Love Your Enemies
43 “You have heard that it was said, ‘Love your neighbor and hate your enemy.’ 44 But I tell you, love your enemies and pray for those who persecute you, 45 that you may be children of your Father in heaven. He causes his sun to rise on the evil and the good, and sends rain on the righteous and the unrighteous. 46 If you love those who love you, what reward will you get? Are not even the tax collectors doing that? 47 And if you greet only your own people, what are you doing more than others? Do not even pagans do that? 48 Be perfect, therefore, as your heavenly Father is perfect.
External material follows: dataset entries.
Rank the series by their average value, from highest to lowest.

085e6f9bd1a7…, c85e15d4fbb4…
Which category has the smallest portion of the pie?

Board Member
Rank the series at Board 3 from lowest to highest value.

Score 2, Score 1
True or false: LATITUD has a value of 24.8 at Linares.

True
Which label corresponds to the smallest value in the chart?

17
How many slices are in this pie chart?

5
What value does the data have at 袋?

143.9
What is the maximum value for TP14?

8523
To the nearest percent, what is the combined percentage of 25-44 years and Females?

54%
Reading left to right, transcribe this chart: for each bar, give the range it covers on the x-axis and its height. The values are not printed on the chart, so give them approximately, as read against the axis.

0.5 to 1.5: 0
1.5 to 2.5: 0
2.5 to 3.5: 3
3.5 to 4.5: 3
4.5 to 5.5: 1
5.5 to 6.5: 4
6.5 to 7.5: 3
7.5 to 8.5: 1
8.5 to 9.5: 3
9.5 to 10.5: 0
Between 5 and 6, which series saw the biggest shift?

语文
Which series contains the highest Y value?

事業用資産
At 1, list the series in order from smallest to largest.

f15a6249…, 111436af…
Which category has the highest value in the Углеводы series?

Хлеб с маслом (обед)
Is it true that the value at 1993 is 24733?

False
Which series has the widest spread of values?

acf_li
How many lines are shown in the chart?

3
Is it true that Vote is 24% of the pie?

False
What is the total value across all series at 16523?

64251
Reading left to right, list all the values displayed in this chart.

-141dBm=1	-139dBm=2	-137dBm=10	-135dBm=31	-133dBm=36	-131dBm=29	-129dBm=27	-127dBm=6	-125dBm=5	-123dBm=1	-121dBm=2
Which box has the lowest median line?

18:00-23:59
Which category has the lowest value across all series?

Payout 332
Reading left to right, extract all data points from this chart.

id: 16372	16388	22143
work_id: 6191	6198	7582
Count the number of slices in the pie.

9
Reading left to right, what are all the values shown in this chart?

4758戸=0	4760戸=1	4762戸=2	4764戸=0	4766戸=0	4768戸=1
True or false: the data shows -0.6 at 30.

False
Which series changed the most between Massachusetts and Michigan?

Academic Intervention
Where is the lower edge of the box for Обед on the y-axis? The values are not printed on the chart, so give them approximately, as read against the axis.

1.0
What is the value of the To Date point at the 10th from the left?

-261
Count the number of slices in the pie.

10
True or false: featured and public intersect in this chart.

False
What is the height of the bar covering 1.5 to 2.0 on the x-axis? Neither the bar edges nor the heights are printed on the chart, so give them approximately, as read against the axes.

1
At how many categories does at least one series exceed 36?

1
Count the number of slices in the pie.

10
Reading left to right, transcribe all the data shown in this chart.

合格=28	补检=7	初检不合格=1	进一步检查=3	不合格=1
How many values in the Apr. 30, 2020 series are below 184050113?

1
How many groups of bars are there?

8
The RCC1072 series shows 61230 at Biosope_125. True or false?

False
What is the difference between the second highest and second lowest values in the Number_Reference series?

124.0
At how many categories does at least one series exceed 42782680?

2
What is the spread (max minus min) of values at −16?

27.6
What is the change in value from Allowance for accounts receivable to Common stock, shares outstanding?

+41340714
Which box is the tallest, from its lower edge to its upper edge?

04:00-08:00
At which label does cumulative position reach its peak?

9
As the temperature soars during the summer, you see more of your neighbours out, doing work around the house or just walking outside. Contrast that to the winter months when it is dark outside and it is hard to see people go in and out of their homes. To love your neighbour and to hate your enemies sounds like it is very logical. It only makes sense to be good neighbours and if somebody is not kind to you, you avoid contact with them. Most of us won’t admit to hating our neighbours. That’s not politically correct to hate others. Maybe we are annoyed by our neighbours, but hating is not something that our parents taught us or that we would accept for our children.
As much as we love logic and reasoning, Jesus turns it upside down and says that we should love our enemies and pray for those who persecute us. I don’t have any relatives of friends who persecute me, so how do I make use of this lesson? It makes me think of whether I can apply this application to a co-worker who curses a lot around me. I have already mentioned that he does curse a lot and it’s not professional conduct in the office. It’s time to use the power of prayer instead of relying on my reasoning with another individual. It also means that there needs to be a higher level of acceptance of people just as Jesus accepted sinners on his daily journey.